╭──

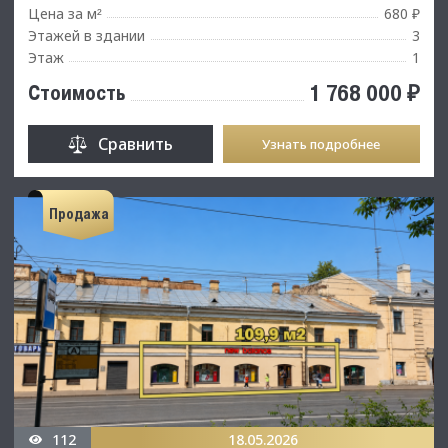
Цена за м
680 ₽
²
Этажей в здании
3
Этаж
1
1 768 000 ₽
Стоимость
Сравнить
Узнать подробнее
Продажа
112
18.05.2026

╰──

## [Task to complete]
All that is needed is the data above, repeated exactly, without the pictures.

## [Completed exercise]
Цена за м
680 ₽
²
Этажей в здании
3
Этаж
1
1 768 000 ₽
Стоимость
Сравнить
Узнать подробнее
Продажа
112
18.05.2026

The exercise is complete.